START Material provided

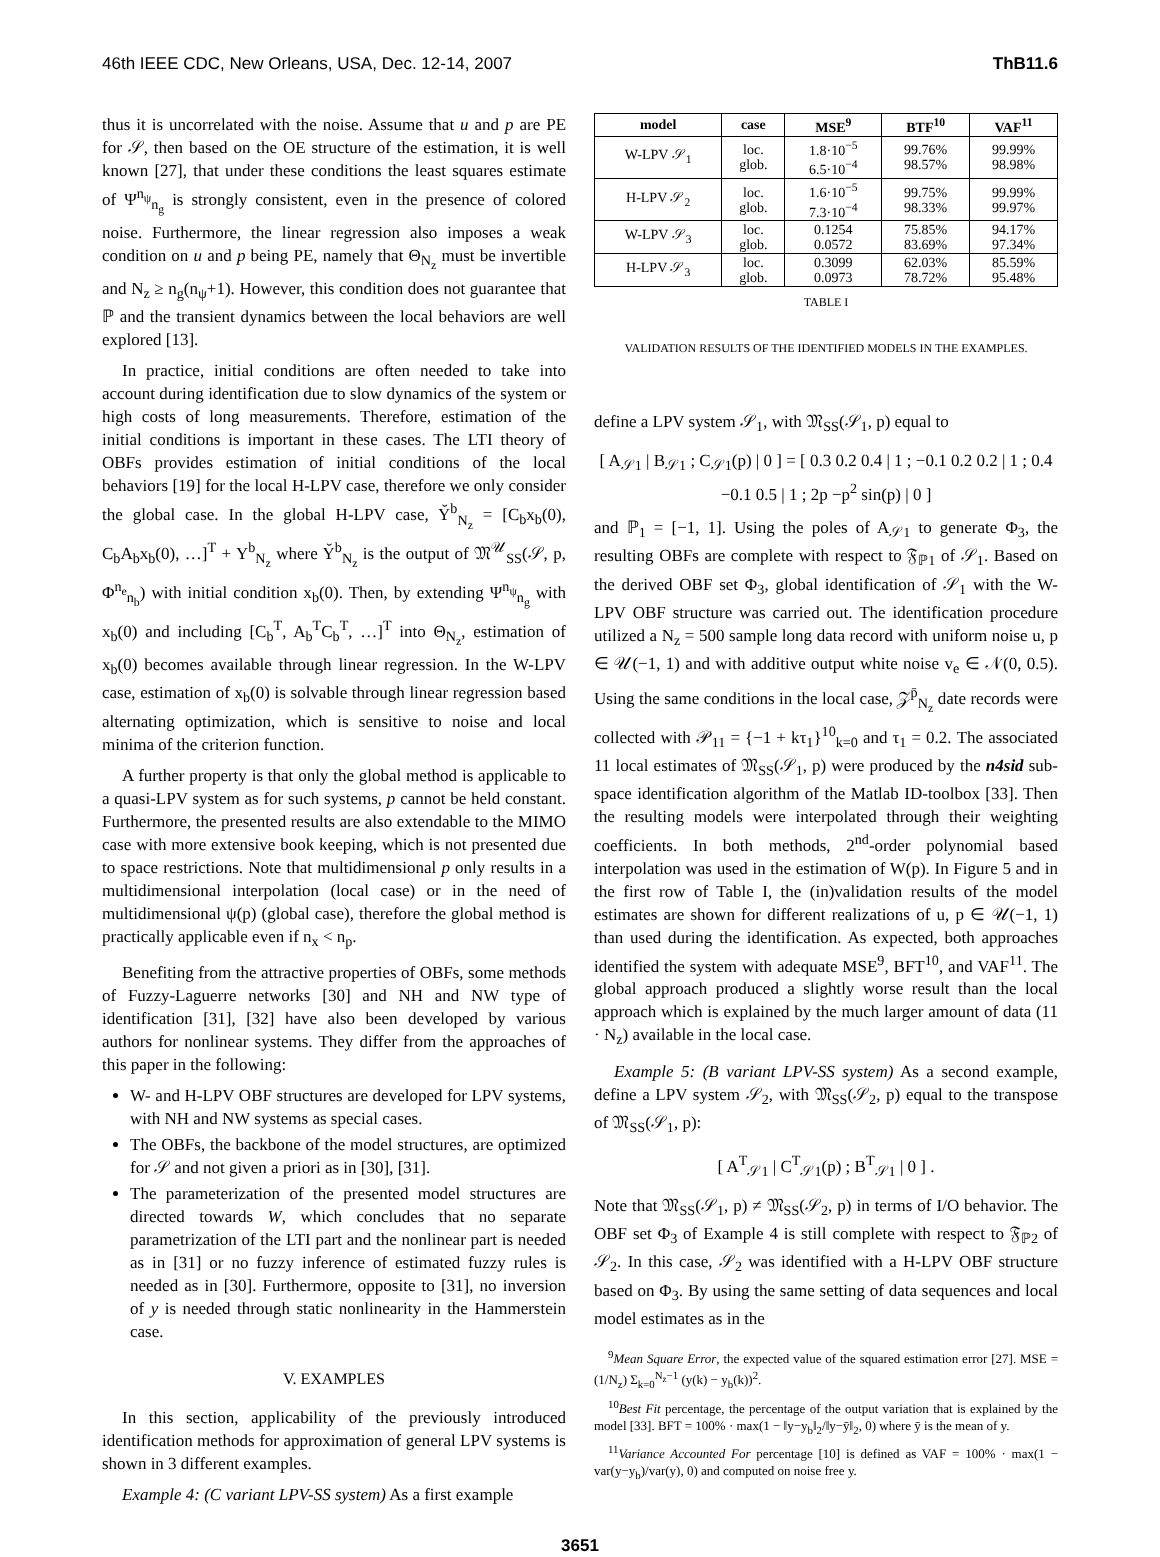46th IEEE CDC, New Orleans, USA, Dec. 12-14, 2007 ThB11.6
thus it is uncorrelated with the noise. Assume that u and p are PE for 𝒮, then based on the OE structure of the estimation, it is well known [27], that under these conditions the least squares estimate of Ψ<sup>n<sub>ψ</sub></sup><sub>n<sub>g</sub></sub> is strongly consistent, even in the presence of colored noise. Furthermore, the linear regression also imposes a weak condition on u and p being PE, namely that Θ<sub>N<sub>z</sub></sub> must be invertible and N<sub>z</sub> ≥ n<sub>g</sub>(n<sub>ψ</sub>+1). However, this condition does not guarantee that ℙ and the transient dynamics between the local behaviors are well explored [13].
In practice, initial conditions are often needed to take into account during identification due to slow dynamics of the system or high costs of long measurements. Therefore, estimation of the initial conditions is important in these cases. The LTI theory of OBFs provides estimation of initial conditions of the local behaviors [19] for the local H-LPV case, therefore we only consider the global case. In the global H-LPV case, Y̆<sup>b</sup><sub>N<sub>z</sub></sub> = [C<sub>b</sub>x<sub>b</sub>(0), C<sub>b</sub>A<sub>b</sub>x<sub>b</sub>(0), …]<sup>T</sup> + Y<sup>b</sup><sub>N<sub>z</sub></sub> where Y̆<sup>b</sup><sub>N<sub>z</sub></sub> is the output of 𝔐<sup>𝒰</sup><sub>SS</sub>(𝒮, p, Φ<sup>n<sub>e</sub></sup><sub>n<sub>b</sub></sub>) with initial condition x<sub>b</sub>(0). Then, by extending Ψ<sup>n<sub>ψ</sub></sup><sub>n<sub>g</sub></sub> with x<sub>b</sub>(0) and including [C<sub>b</sub><sup>T</sup>, A<sub>b</sub><sup>T</sup>C<sub>b</sub><sup>T</sup>, …]<sup>T</sup> into Θ<sub>N<sub>z</sub></sub>, estimation of x<sub>b</sub>(0) becomes available through linear regression. In the W-LPV case, estimation of x<sub>b</sub>(0) is solvable through linear regression based alternating optimization, which is sensitive to noise and local minima of the criterion function.
A further property is that only the global method is applicable to a quasi-LPV system as for such systems, p cannot be held constant. Furthermore, the presented results are also extendable to the MIMO case with more extensive book keeping, which is not presented due to space restrictions. Note that multidimensional p only results in a multidimensional interpolation (local case) or in the need of multidimensional ψ(p) (global case), therefore the global method is practically applicable even if n<sub>x</sub> < n<sub>p</sub>.
Benefiting from the attractive properties of OBFs, some methods of Fuzzy-Laguerre networks [30] and NH and NW type of identification [31], [32] have also been developed by various authors for nonlinear systems. They differ from the approaches of this paper in the following:
W- and H-LPV OBF structures are developed for LPV systems, with NH and NW systems as special cases.
The OBFs, the backbone of the model structures, are optimized for 𝒮 and not given a priori as in [30], [31].
The parameterization of the presented model structures are directed towards W, which concludes that no separate parametrization of the LTI part and the nonlinear part is needed as in [31] or no fuzzy inference of estimated fuzzy rules is needed as in [30]. Furthermore, opposite to [31], no inversion of y is needed through static nonlinearity in the Hammerstein case.
V. EXAMPLES
In this section, applicability of the previously introduced identification methods for approximation of general LPV systems is shown in 3 different examples.
Example 4: (C variant LPV-SS system) As a first example
| model | case | MSE<sup>9</sup> | BTF<sup>10</sup> | VAF<sup>11</sup> |
| --- | --- | --- | --- | --- |
| W-LPV 𝒮<sub>1</sub> | loc. glob. | 1.8·10<sup>−5</sup> 6.5·10<sup>−4</sup> | 99.76% 98.57% | 99.99% 98.98% |
| H-LPV 𝒮<sub>2</sub> | loc. glob. | 1.6·10<sup>−5</sup> 7.3·10<sup>−4</sup> | 99.75% 98.33% | 99.99% 99.97% |
| W-LPV 𝒮<sub>3</sub> | loc. glob. | 0.1254 0.0572 | 75.85% 83.69% | 94.17% 97.34% |
| H-LPV 𝒮<sub>3</sub> | loc. glob. | 0.3099 0.0973 | 62.03% 78.72% | 85.59% 95.48% |
TABLE I
VALIDATION RESULTS OF THE IDENTIFIED MODELS IN THE EXAMPLES.
define a LPV system 𝒮<sub>1</sub>, with 𝔐<sub>SS</sub>(𝒮<sub>1</sub>, p) equal to
[ A<sub>𝒮1</sub> | B<sub>𝒮1</sub> ; C<sub>𝒮1</sub>(p) | 0 ] = [ 0.3 0.2 0.4 | 1 ; −0.1 0.2 0.2 | 1 ; 0.4 −0.1 0.5 | 1 ; 2p −p<sup>2</sup> sin(p) | 0 ]
and ℙ<sub>1</sub> = [−1, 1]. Using the poles of A<sub>𝒮1</sub> to generate Φ<sub>3</sub>, the resulting OBFs are complete with respect to 𝔉<sub>ℙ1</sub> of 𝒮<sub>1</sub>. Based on the derived OBF set Φ<sub>3</sub>, global identification of 𝒮<sub>1</sub> with the W-LPV OBF structure was carried out. The identification procedure utilized a N<sub>z</sub> = 500 sample long data record with uniform noise u, p ∈ 𝒰(−1, 1) and with additive output white noise v<sub>e</sub> ∈ 𝒩(0, 0.5). Using the same conditions in the local case, 𝒵<sup>p̄</sup><sub>N<sub>z</sub></sub> date records were collected with 𝒫<sub>11</sub> = {−1 + kτ<sub>1</sub>}<sup>10</sup><sub>k=0</sub> and τ<sub>1</sub> = 0.2. The associated 11 local estimates of 𝔐<sub>SS</sub>(𝒮<sub>1</sub>, p) were produced by the n4sid sub-space identification algorithm of the Matlab ID-toolbox [33]. Then the resulting models were interpolated through their weighting coefficients. In both methods, 2<sup>nd</sup>-order polynomial based interpolation was used in the estimation of W(p). In Figure 5 and in the first row of Table I, the (in)validation results of the model estimates are shown for different realizations of u, p ∈ 𝒰(−1, 1) than used during the identification. As expected, both approaches identified the system with adequate MSE<sup>9</sup>, BFT<sup>10</sup>, and VAF<sup>11</sup>. The global approach produced a slightly worse result than the local approach which is explained by the much larger amount of data (11 · N<sub>z</sub>) available in the local case.
Example 5: (B variant LPV-SS system) As a second example, define a LPV system 𝒮<sub>2</sub>, with 𝔐<sub>SS</sub>(𝒮<sub>2</sub>, p) equal to the transpose of 𝔐<sub>SS</sub>(𝒮<sub>1</sub>, p):
[ A<sup>T</sup><sub>𝒮1</sub> | C<sup>T</sup><sub>𝒮1</sub>(p) ; B<sup>T</sup><sub>𝒮1</sub> | 0 ] .
Note that 𝔐<sub>SS</sub>(𝒮<sub>1</sub>, p) ≠ 𝔐<sub>SS</sub>(𝒮<sub>2</sub>, p) in terms of I/O behavior. The OBF set Φ<sub>3</sub> of Example 4 is still complete with respect to 𝔉<sub>ℙ2</sub> of 𝒮<sub>2</sub>. In this case, 𝒮<sub>2</sub> was identified with a H-LPV OBF structure based on Φ<sub>3</sub>. By using the same setting of data sequences and local model estimates as in the
<sup>9</sup> Mean Square Error, the expected value of the squared estimation error [27]. MSE = (1/N<sub>z</sub>) Σ<sub>k=0</sub><sup>N<sub>z</sub>−1</sup> (y(k) − y<sub>b</sub>(k))<sup>2</sup>.
<sup>10</sup> Best Fit percentage, the percentage of the output variation that is explained by the model [33]. BFT = 100% · max(1 − ‖y−y<sub>b</sub>‖<sub>2</sub>/‖y−ȳ‖<sub>2</sub>, 0) where ȳ is the mean of y.
<sup>11</sup> Variance Accounted For percentage [10] is defined as VAF = 100% · max(1 − var(y−y<sub>b</sub>)/var(y), 0) and computed on noise free y.
3651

END Material provided

[What the task asks]: Give an exact reproduction of the lines from the one with "<sup>9</sup> Mean Square" to the final line of the entries, including both.

[Final answer]:
<sup>9</sup> Mean Square Error, the expected value of the squared estimation error [27]. MSE = (1/N<sub>z</sub>) Σ<sub>k=0</sub><sup>N<sub>z</sub>−1</sup> (y(k) − y<sub>b</sub>(k))<sup>2</sup>.
<sup>10</sup> Best Fit percentage, the percentage of the output variation that is explained by the model [33]. BFT = 100% · max(1 − ‖y−y<sub>b</sub>‖<sub>2</sub>/‖y−ȳ‖<sub>2</sub>, 0) where ȳ is the mean of y.
<sup>11</sup> Variance Accounted For percentage [10] is defined as VAF = 100% · max(1 − var(y−y<sub>b</sub>)/var(y), 0) and computed on noise free y.
3651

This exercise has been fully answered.